Let’s be clear. Not all of this is new. Persistent problems with the Electoral College itself are almost as old as the Republic. Since parties emerged, some states always mattered more than others because of the size of their electoral votes. In addition sectional and ethnic voting too often precluded truly national campaigns. The Electoral College has never been a really "good system," but until recently it has been a "good enough" system.
No longer!
In fact since about 1970, we have witnessed a slow, steady, almost invisible polarization of the electorate—exacerbated by decades of politicized congressional redistricting. This congressional redistricting , motivated mostly by both parties desire to accumulate "safe" seats, has produced a nation more divided along ideological and party lines that perhaps anytime in modern history. The result is a highly partisan, bitterly divisive, and deeply polarized electorate.
Today most states, big and small are safe for one party or the other before the election even begins. Consequently–and this is the critical problem–the real election is a contest for the five to 10 percent of the electorate not irreversibly divided among partisan or ideological lines.
The violence to democracy is only too clear. But even more important it prevents the election from becoming a serious national dialogue on the challenges that confront us. Instead, campaigns deteriorate into a series of local races that focus on parochial, even trivial matters of marginal importance to the nation itself.
Over the remaining days of the 2012 campaign, for example, residents of a half dozen or so "swing states " will see over and over again presidential campaign entourages crisscrossing their respective states while the vast proportion of the nation will nary see a campaign ad, let alone a candidate.
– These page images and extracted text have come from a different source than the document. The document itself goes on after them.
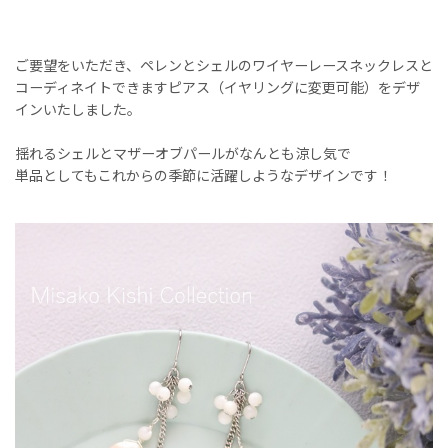
ご要望をいただき、ペレンとシェルのワイヤーレースネックレスと
コーディネイトできますピアス（イヤリングに変更可能）をデザ
インいたしました。
揺れるシェルとマザーオブパールがなんとも涼し気で
単品としてもこれからの季節に活躍しようなデザインです！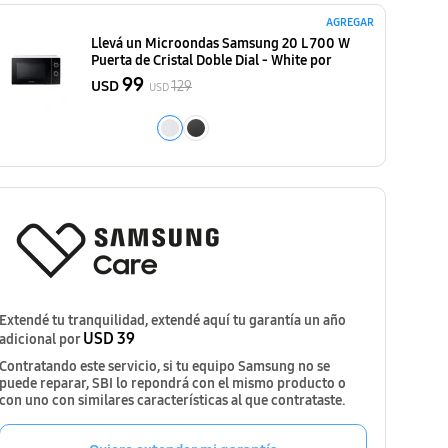
AGREGAR
Llevá un Microondas Samsung 20 L 700 W
Puerta de Cristal Doble Dial - White
por
99
USD
129
USD
Extendé tu tranquilidad, extendé aquí tu garantía un año
USD 39
adicional por
Contratando este servicio, si tu equipo Samsung no se
puede reparar, SBI lo repondrá con el mismo producto o
con uno con similares características al que contrataste.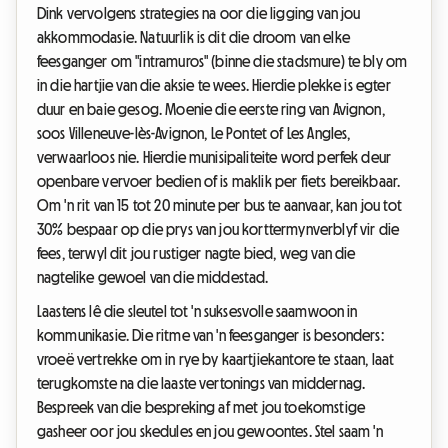
Dink vervolgens strategies na oor die ligging van jou
akkommodasie. Natuurlik is dit die droom van elke
feesganger om "intramuros" (binne die stadsmure) te bly om
in die hartjie van die aksie te wees. Hierdie plekke is egter
duur en baie gesog. Moenie die eerste ring van Avignon,
soos Villeneuve-lès-Avignon, Le Pontet of Les Angles,
verwaarloos nie. Hierdie munisipaliteite word perfek deur
openbare vervoer bedien of is maklik per fiets bereikbaar.
Om 'n rit van 15 tot 20 minute per bus te aanvaar, kan jou tot
30% bespaar op die prys van jou korttermynverblyf vir die
fees, terwyl dit jou rustiger nagte bied, weg van die
nagtelike gewoel van die middestad.
Laastens lê die sleutel tot 'n suksesvolle saamwoon in
kommunikasie. Die ritme van 'n feesganger is besonders:
vroeë vertrekke om in rye by kaartjiekantore te staan, laat
terugkomste na die laaste vertonings van middernag.
Bespreek van die bespreking af met jou toekomstige
gasheer oor jou skedules en jou gewoontes. Stel saam 'n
Worse still, the ads seen will address issues that matter not nationally–but mainly in states like Nevada, Ohio, New Hampshire, Colorado, North Carolina, Virginia, Florida, Iowa and Wisconsin.
One consequence is that the day after the election, we will awake to find that the election has decided little. Our politicians will continue to pursue the same dysfunctional policies in the same dysfunctional way. And we will again realize that the nation has not moved forward to address its great problems. It hasn’t because presidential elections no longer address those compelling issues faced by the nation as a whole, pandering instead to a relatively small number of voters in a half dozen key states.
The failure of our presidential electoral system is not all bad news. The good news is that it is our flawed electoral system and not us that is inhibiting solution of our urgent problems. We really can solve the vexing economic political and social challenges that confront us.
What we lack is not a way to do it but the will to do it. And we lack that will, in substantial part, because our electoral system is failing us.
What we do about that failure may be the single most important challenge we face today. The electoral system is fixable–but unless we do fix it, our other problems will only worsen—and until we do fix it we are going to have difficulty fixing much else.